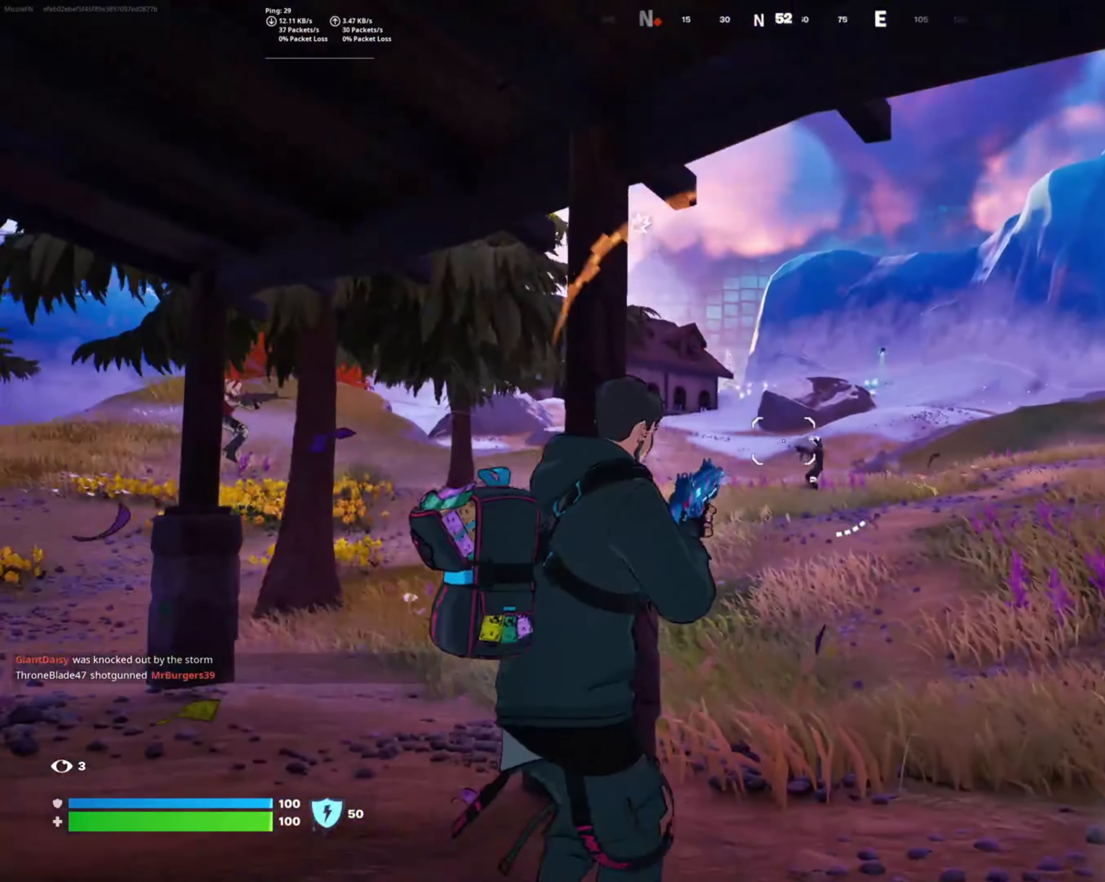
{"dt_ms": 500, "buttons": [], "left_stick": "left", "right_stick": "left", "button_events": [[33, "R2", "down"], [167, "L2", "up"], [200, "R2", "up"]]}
---
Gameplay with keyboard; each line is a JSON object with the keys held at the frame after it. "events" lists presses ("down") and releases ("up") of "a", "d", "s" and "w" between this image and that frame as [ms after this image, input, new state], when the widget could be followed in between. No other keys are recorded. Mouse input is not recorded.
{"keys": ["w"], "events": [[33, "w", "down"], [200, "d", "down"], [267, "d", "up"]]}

### TASK TO COMPLETE
Wherever the string "keys" appears in the entries above, list that line.

### OUTPUT FOR THIS EXERCISE
Gameplay with keyboard; each line is a JSON object with the keys held at the frame after it. "events" lists presses ("down") and releases ("up") of "a", "d", "s" and "w" between this image and that frame as [ms after this image, input, new state], when the widget could be followed in between. No other keys are recorded. Mouse input is not recorded.
{"keys": ["w"], "events": [[33, "w", "down"], [200, "d", "down"], [267, "d", "up"]]}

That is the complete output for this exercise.